Aslen Bitlis Ahlatlı, ömrünün büyük bir bölümünü Başkent'te geçirmiş , Ankara'nın yaşayan efsanesi Taurus AVM'nin kurucusu ve sahibi Yunus Ensari hayatını kaybetti. Ankara'nın iş ve sosyal hayatının önemli isimleri arasında bulunan isimlerden birisi olan Yunus Ensari aynı zamanda kendisini iyiliğe adamış ve zorda kalmış insanlara yaptığı yardımlarla adından sıkça söz ettirirdi.

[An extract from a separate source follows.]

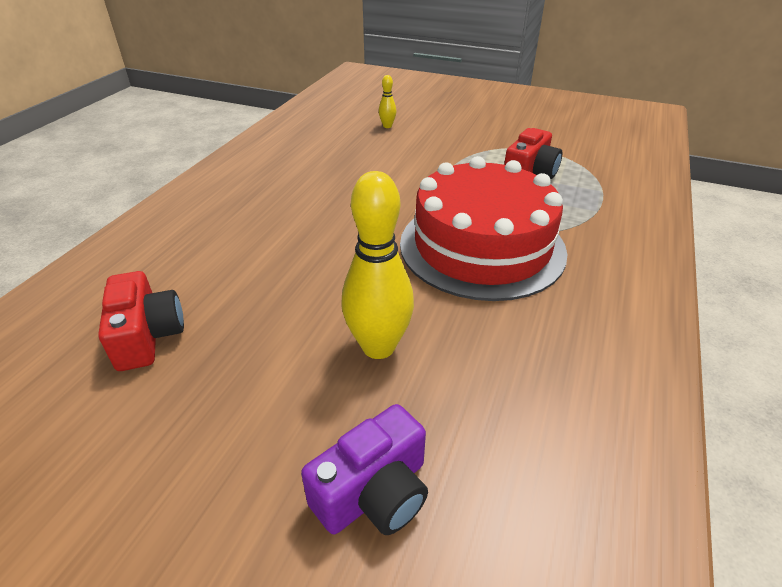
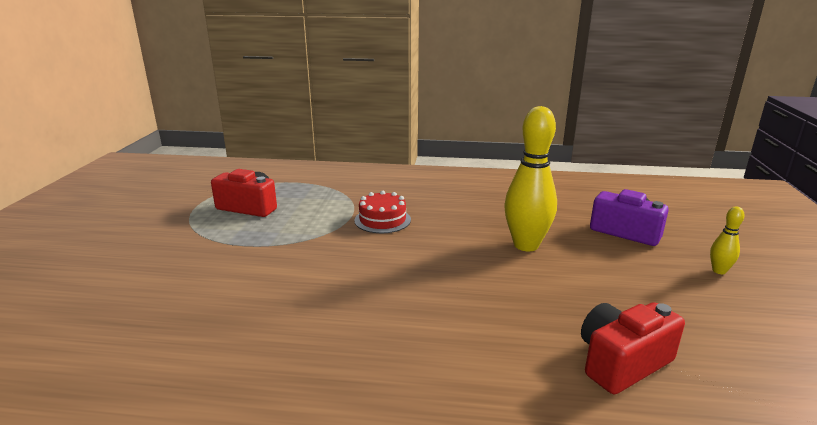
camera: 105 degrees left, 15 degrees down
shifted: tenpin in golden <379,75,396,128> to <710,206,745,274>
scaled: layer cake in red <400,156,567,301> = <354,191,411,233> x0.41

Yunus ensari ilerleyen yaşına rağmen çalışma hayatından hiçbir zaman taviz vermedi. 100 yaşını geçmesine rağmen Taurus AVM'de ki ofisine hemen hemen hergün gelir ve çalışma hayatını sürdürürdü. Son 1 yıldır ise Başkent hastanesinde ve Güven hastanesinde çeşitli rahatsızlıklarından dolayı tedavi görüyor doktorların tavsiyesi üzerine konaklamasını hastanede yaparak tedavi görüyordu.
Yunus Ensari 24 Nisan 2022 pazar gecesi 103 yaşında hayata gözlerini yumdu.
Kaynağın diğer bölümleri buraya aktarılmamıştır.